### RECORDED DATA:
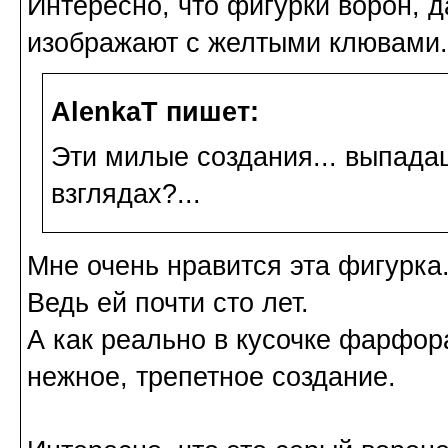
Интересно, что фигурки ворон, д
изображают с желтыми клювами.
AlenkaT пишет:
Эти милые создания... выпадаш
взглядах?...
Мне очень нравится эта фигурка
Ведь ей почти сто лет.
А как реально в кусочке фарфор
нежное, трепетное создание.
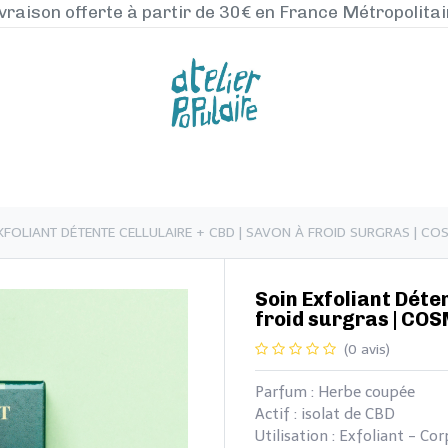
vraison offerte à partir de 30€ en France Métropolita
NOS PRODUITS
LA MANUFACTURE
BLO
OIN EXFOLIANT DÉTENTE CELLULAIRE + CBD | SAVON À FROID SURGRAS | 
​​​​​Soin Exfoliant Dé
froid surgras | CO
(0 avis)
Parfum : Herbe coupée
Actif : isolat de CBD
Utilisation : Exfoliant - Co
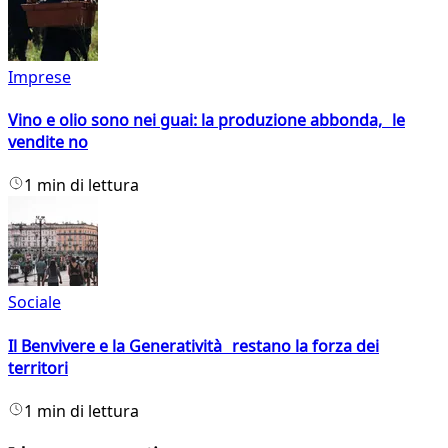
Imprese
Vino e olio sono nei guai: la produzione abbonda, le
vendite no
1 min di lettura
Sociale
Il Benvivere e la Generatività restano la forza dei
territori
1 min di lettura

### EXERCISE PROMPT:
Setting the pictures aside, return exactly the lines from the line with "NOS PRODUITS" through the last line of the listing above.

### SOLUTION FOR THIS TASK:
NOS PRODUITS
LA MANUFACTURE
BLO
OIN EXFOLIANT DÉTENTE CELLULAIRE + CBD | SAVON À FROID SURGRAS | 
​​​​​Soin Exfoliant Dé
froid surgras | CO
(0 avis)
Parfum : Herbe coupée
Actif : isolat de CBD
Utilisation : Exfoliant - Co
Imprese
Vino e olio sono nei guai: la produzione abbonda, le
vendite no
1 min di lettura
Sociale
Il Benvivere e la Generatività restano la forza dei
territori
1 min di lettura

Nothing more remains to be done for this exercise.